Live To See The Day: Coming of Age in American Poverty
Nikhil Goyal
November 10, 2024
Nikhil Goyal is a sociologist, who’s worked for Senator Bernie Sanders at the Senate Budget Committee.
He spoke about his book, Live to See the Day: Coming of Age in American Poverty.
Starting in 2015, he followed a number of youngsters growing up in Philadelphia’s Kensington neighborhood, of aging row houses, populated mostly by Latinos and African-Americans. Working class — or perhaps more accurately underclass, with poverty endemic. The housing crappy, the schools overcrowded, underfunded, and crumbling. Epitomizing the “school-to-prison” pipeline.
Ryan Rivera was not even 13 when a stupid prank, setting a fire in a trash can, resulted not merely in school disciplinary action, but bringing in the police. He would up detained, in court, then expelled from his school and sent to a “reform school” more like a prison. Run by a private for-profit company that also specializes in private prisons. Young Ryan was humiliated and profoundly frightened.

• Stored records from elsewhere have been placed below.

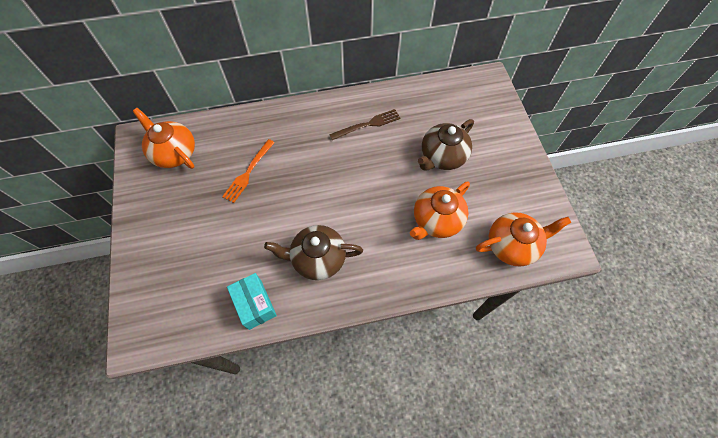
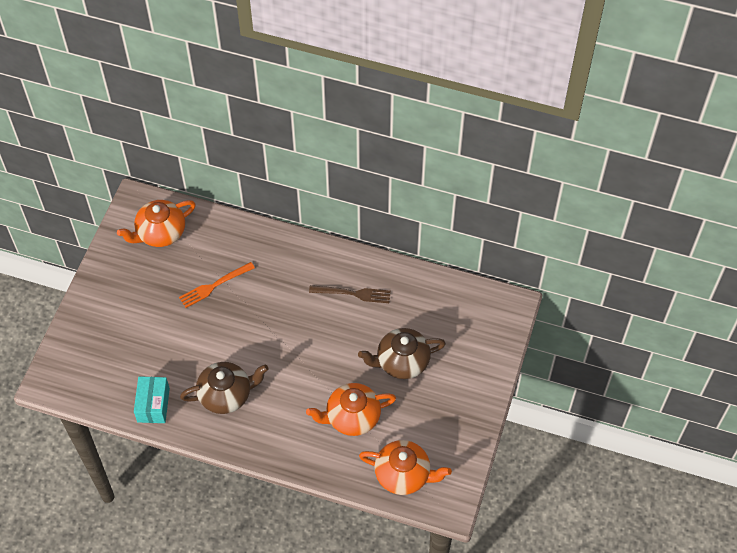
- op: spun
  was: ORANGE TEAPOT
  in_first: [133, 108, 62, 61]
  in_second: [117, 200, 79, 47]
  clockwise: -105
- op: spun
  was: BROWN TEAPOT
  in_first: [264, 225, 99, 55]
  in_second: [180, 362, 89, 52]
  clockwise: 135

He scarcely even hoped to ever see adulthood, expecting to wind up either dead or incarcerated. Neighborhoods like his do suffer a crisis of gun violence and premature deaths. Their average lifespans are around 71 — on par with less developed countries like Egypt. Goyal suggested that all this dysfunctionality is not due to character deficiencies in people like Ryan and their families; it’s a consequence of the difficult environment they’re forced to navigate.
Ryan was actually fortunate enough to land up in a school that was good for him, and he clawed his way out of his daunting circumstances into a decent responsible adulthood. But hardly can we expect every such kid to achieve that.
So what is to be done? Important though schools are, Goyal posited that fixing schools is not enough, without fixing the urban environments in which they’re embedded. He pointed to the 1996 federal welfare reform as being a setback in that regard. He also discussed President Biden’s 2021 “Build Back Better” plan, an ambitious program for the kind of renewal he envisions; it did not pass, though some elements of it did find their way into the subsequent (mis-named) “Inflation Reduction Act.” Goyal spoke of measures like a living minimum wage, universal pre-K education, revitalizing trade unions, etc. While he considers the federal government politically paralyzed now in regard to such things, he does see some progress being made at the state level.